Трейси ахает. А Питера как будто самого сейчас вырвет.

— Ты же понимаешь, что это был супер-омерзительный пьяный поступок, да?

Ненавижу, когда брат разговаривает со мной так, будто он лучше меня и обосновался на высоком моральном уровне.

— Она это заслужила, — заявляю я, погружаясь в ярость, которую ощутила, когда прочитала те черные буквы на белой стене.

И что с того, что я пьяная?

— Роуз, — говорит Питер. — Тебе не принадлежит война в Ираке из-за того, что там погиб папа. Она не твоя.

— Ну, она все-таки больше моя, чем ее. На чью смерть она смотрела в том долбаном видео со смартфона?

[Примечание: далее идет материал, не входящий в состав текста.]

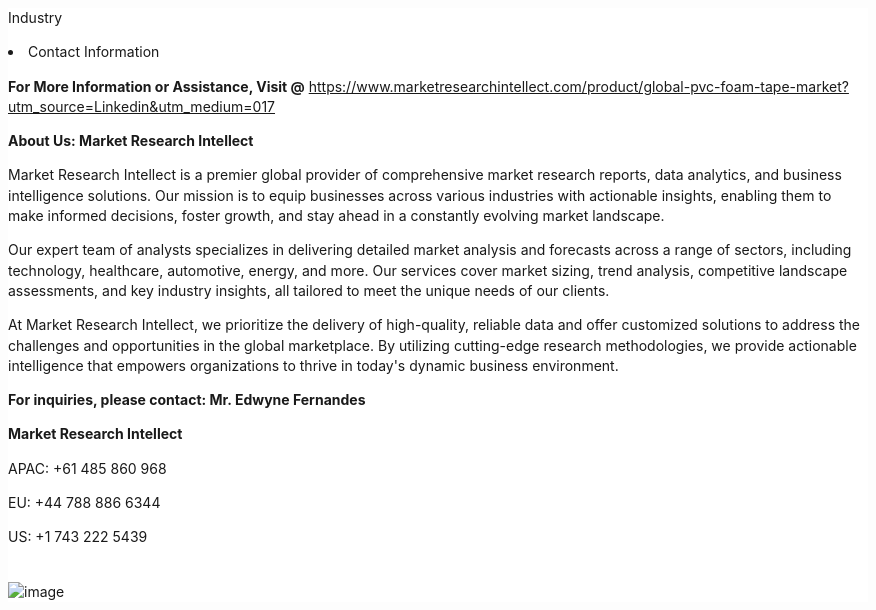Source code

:Industry</li><li>Contact Information</li></ul></div><div class="article-main__content" data-test-id="publishing-text-block"><p><span class="font-[700]"><strong>For More Information or Assistance, Visit @</strong>&nbsp;<a href="https://www.marketresearchintellect.com/product/global-pvc-foam-tape-market?utm_source=Linkedin&utm_medium=017">https://www.marketresearchintellect.com/product/global-pvc-foam-tape-market?utm_source=Linkedin&utm_medium=017</a></span></p><p><strong>About Us: Market Research Intellect</strong></p><p>Market Research Intellect is a premier global provider of comprehensive market research reports, data analytics, and business intelligence solutions. Our mission is to equip businesses across various industries with actionable insights, enabling them to make informed decisions, foster growth, and stay ahead in a constantly evolving market landscape.</p><p>Our expert team of analysts specializes in delivering detailed market analysis and forecasts across a range of sectors, including technology, healthcare, automotive, energy, and more. Our services cover market sizing, trend analysis, competitive landscape assessments, and key industry insights, all tailored to meet the unique needs of our clients.</p><p>At Market Research Intellect, we prioritize the delivery of high-quality, reliable data and offer customized solutions to address the challenges and opportunities in the global marketplace. By utilizing cutting-edge research methodologies, we provide actionable intelligence that empowers organizations to thrive in today's dynamic business environment.</p><p><strong>For inquiries, please contact: Mr. Edwyne Fernandes</strong></p><p><strong>Market Research Intellect</strong></p><p>APAC: +61 485 860 968</p><p>EU: +44 788 886 6344</p><p>US: +1 743 222 5439</p></div><div class="article-main__content" data-test-id="publishing-text-block">&nbsp;</div>
![image](https://github.com/user-attachments/assets/210f7156-1657-4b22-9714-b2f049f80086)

Затем начинаются слезы и сопли.

— Ты его посмотрела? — говорит Трейси, садясь рядом со мной и пытаясь обнять меня за плечи.

— Конечно, посмотрела! — я сбрасываю ее руку.

Ни за что не позволю ей делать вид, что я в очередной раз не рассказала ей нечто важное. Хоть это и правда.

Вытираю нос рукавом.

— Жалеешь, что посмотрела? — спрашивает Питер.

— Нет, — без колебаний вру я.

Питер садится на стул напротив меня, все еще держа подушку с Санта-Клаусом. Он наклоняется вперед и ставит локти на колени.

— Я его почти не смотрел. Не был уверен, что смогу справиться с этим в трезвом виде.

Противный голос у меня в голове советует высмеять Питера за его разговоры в стиле «двенадцать шагов анонимных алкоголиков».

— Джейми не сдал экзамены, — внезапно объявляю я, давая понять, что не хочу сейчас слушать о чувствах Питера.

Я сегодня в ударе.

— Так вот почему он еще обаятельнее, чем обычно, — Трейси вытирает размазанную тушь с моей щеки.

— Поэтому, а еще из-за того, что меня вырвало на выставке, на которую его пригласила влюбленная в него по уши студентка.

Трейси усмехается. А потом начинает хохотать. Я тоже начинаю, пусть даже я и запуталась, от чего в моем случае нужно смеяться, а от чего — плакать. У меня такое чувство, что меня снова может вырвать, но не могу остановиться.